The part relating to the Balkan peninsula is renderdd here in fac-simile, according to the first edition, colour and size being as in the original. It is published on account of its authenticity, accuracy, and impartiality, and becasue it has a history of its own which deserves to be told briefly:-
On the appearance of the map, G. Simitsch, at that time Servian Ambassador at Petrograd, received the order from Belgrade to proest against the designation of Macedonia as a Bulgarian country on the map. The protest was made before the Slavic beneficent Society and before the Russian government. In consequence of this double protest, the Slavic beneficent Society was forced to publish a second edition on which the Bulgarian colouring of Macedonia was removed. But – as usual on such occasions – the editor did not think of changing the statistical index of the Bulgarians in Macedonia (which for want of space is not reproduced here), and he forgot to indicate with a special colour the "Macedonic-Slavs".

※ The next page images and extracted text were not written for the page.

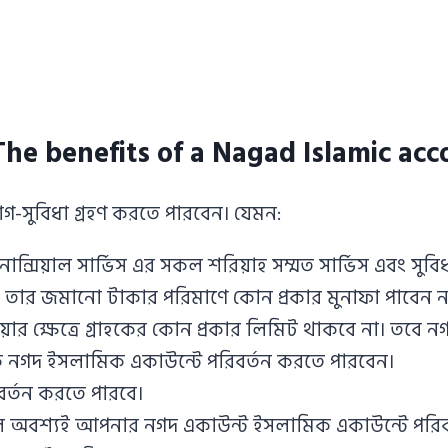
The benefits of a Nagad Islamic acc
োগ-সুবিধা গ্রহণ করতে পারবেন। যেমন:
ন্সিয়াল সার্ভিস এর সকল শরিয়াহ সম্মত সার্ভিস এবং সু
 তার জমানো টাকার পরিমাণে কোন প্রকার মুনাফা পাবেন ন
ক্ষেত্রে গ্রাহকের কোন প্রকার লিমিট থাকবে না। তবে নগদ
কে নগদ ইসলামিক একাউন্টে পরিবর্তন করতে পারবেন।
িবর্তন করতে পারবে।
লে অবশ্যই আপনার নগদ একাউন্ট ইসলামিক একাউন্টে পরিব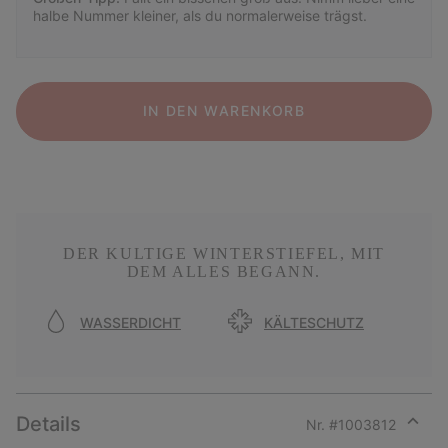
halbe Nummer kleiner, als du normalerweise trägst.
IN DEN WARENKORB
DER KULTIGE WINTERSTIEFEL, MIT
DEM ALLES BEGANN.
WASSERDICHT
KÄLTESCHUTZ
Details
Nr. #
1003812
Expan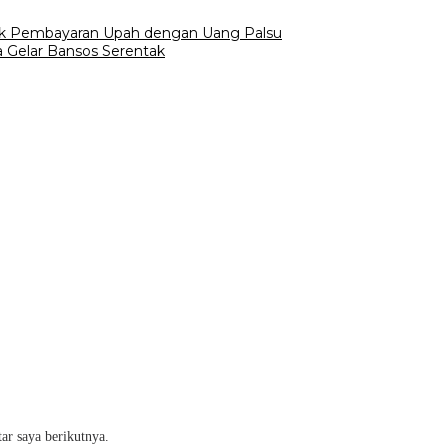
Tok Pembayaran Upah dengan Uang Palsu
 Gelar Bansos Serentak
ar saya berikutnya.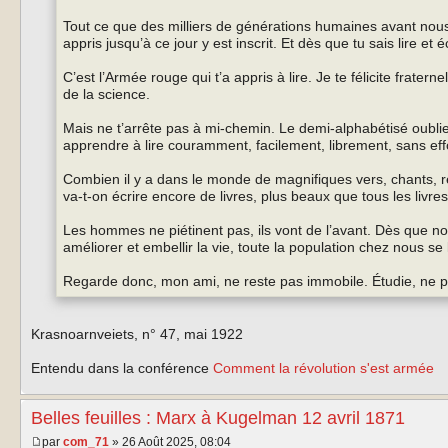
Tout ce que des milliers de générations humaines avant nous
appris jusqu’à ce jour y est inscrit. Et dès que tu sais lire et 
C’est l’Armée rouge qui t’a appris à lire. Je te félicite frate
de la science.
Mais ne t’arrête pas à mi-chemin. Le demi-alphabétisé oublie so
apprendre à lire couramment, facilement, librement, sans effo
Combien il y a dans le monde de magnifiques vers, chants, ré
va-t-on écrire encore de livres, plus beaux que tous les livres
Les hommes ne piétinent pas, ils vont de l’avant. Dès que n
améliorer et embellir la vie, toute la population chez nous se li
Regarde donc, mon ami, ne reste pas immobile. Étudie, ne p
Krasnoarnveiets, n° 47, mai 1922
Entendu dans la conférence
Comment la révolution s'est armée
Belles feuilles : Marx à Kugelman 12 avril 1871
par
com_71
» 26 Août 2025, 08:04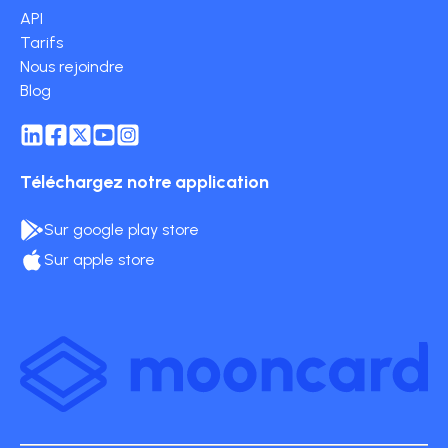
API
Tarifs
Nous rejoindre
Blog
Téléchargez notre application
Sur google play store
Sur apple store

In the saloons of the Slavic beneficent Society this od story provoked long disputes about Macedonia between the Servian and the Bulgarian representatives. A Russian journalist by the name of Peter Nebolssin, who had lived for a long time in Bulgaria and Servia as correspondent of the "Nowoje Wremia" and to whom both the peoples were well-known, put an end to this controversy: Nebolssin recommended a most original and very ingenious criterion to settle once for all the nationality of the "Macedonian-Slavs", viz. a commission of Slavs were to travel about in Macedonia to find out who of the Slavs are blasphemers and who are not. Since Servians are the only Slavs that utter imprecations against God, the commission should have to declare as Servians all those Macedonic-Slavs that blaspheme, and as Bulgarians all those that look upon blasphemy as a sin.
Everyone can imagine the knock-out effect of this psychological criterion when he bears in mind that in Macedonia nobody is blaspheming God.